On Jan. 2, 1973, Farrow was called to an airport in Baltimore to investigate reports that a hijacker, Charles August Wenige, was holding two flight attendants hostage aboard a Piedmont Airlines jet. Among Wenige’s demands were a meeting with Baltimore’s Cardinal Lawrence Shehan and being flown to Toronto.

Farrow began talking to the hijacker by radio and was allowed to enter the aircraft. For two hours, Wenige pointed his .45-caliber semiautomatic pistol at the agent’s head as Farrow negotiated the release of the hostages. Later in the evening, the 74-year-old cardinal entered the plane and talked to the hijacker. Farrow eventually talked Wenige into releasing the hostages and surrendering.

Advertisement

Farrow, who was the agent in charge in the FBI’s Baltimore office when the incident took place, subsequently said the night “was the scariest thing I’ve ever been through with the bureau.”

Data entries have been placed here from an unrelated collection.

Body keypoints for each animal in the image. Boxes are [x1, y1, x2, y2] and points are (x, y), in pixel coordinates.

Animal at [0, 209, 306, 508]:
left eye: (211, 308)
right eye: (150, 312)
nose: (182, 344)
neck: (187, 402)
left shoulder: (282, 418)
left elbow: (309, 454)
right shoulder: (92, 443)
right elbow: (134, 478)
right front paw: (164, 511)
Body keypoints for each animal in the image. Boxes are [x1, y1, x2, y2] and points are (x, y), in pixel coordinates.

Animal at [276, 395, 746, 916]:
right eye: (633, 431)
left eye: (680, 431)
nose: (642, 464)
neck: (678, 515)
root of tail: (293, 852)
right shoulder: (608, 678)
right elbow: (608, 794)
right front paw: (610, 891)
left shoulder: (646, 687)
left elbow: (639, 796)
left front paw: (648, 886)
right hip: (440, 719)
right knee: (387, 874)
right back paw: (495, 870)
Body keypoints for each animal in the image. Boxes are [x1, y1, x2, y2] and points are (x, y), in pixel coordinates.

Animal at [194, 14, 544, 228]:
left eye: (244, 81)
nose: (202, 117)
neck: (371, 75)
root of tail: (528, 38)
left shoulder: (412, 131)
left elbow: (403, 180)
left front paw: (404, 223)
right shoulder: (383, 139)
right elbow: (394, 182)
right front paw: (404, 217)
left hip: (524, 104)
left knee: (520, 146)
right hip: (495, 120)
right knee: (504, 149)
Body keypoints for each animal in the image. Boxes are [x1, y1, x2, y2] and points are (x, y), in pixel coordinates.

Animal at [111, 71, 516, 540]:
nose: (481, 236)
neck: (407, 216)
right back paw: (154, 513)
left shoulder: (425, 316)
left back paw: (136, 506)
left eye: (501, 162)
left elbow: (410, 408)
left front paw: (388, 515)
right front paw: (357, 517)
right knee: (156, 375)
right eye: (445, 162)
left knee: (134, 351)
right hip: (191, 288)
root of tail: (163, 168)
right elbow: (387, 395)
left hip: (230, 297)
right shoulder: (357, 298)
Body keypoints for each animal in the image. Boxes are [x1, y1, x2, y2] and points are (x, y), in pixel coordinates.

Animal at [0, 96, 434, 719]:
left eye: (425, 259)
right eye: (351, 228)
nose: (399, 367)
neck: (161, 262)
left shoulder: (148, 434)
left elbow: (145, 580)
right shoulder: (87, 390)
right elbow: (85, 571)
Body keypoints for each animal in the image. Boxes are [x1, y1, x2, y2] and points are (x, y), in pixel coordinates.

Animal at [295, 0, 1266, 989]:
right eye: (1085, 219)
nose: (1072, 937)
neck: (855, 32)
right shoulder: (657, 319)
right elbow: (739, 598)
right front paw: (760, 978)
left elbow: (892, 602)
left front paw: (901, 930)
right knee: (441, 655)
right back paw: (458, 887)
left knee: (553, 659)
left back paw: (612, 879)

A native of West Virginia, Farrow worked in the Office of Strategic Services during World War II. He earned a business administration degree at Virginia Polytechnic Institute in Blacksburg, Va.

He joined the FBI in 1951 and worked in Washington, D.C., as well as regional offices in Pittsburgh, Oklahoma City and Springfield, Ill. He retired from the bureau in 1975 and became director of corporate security at the Martin Marietta Corp. plant in Middle River, Md.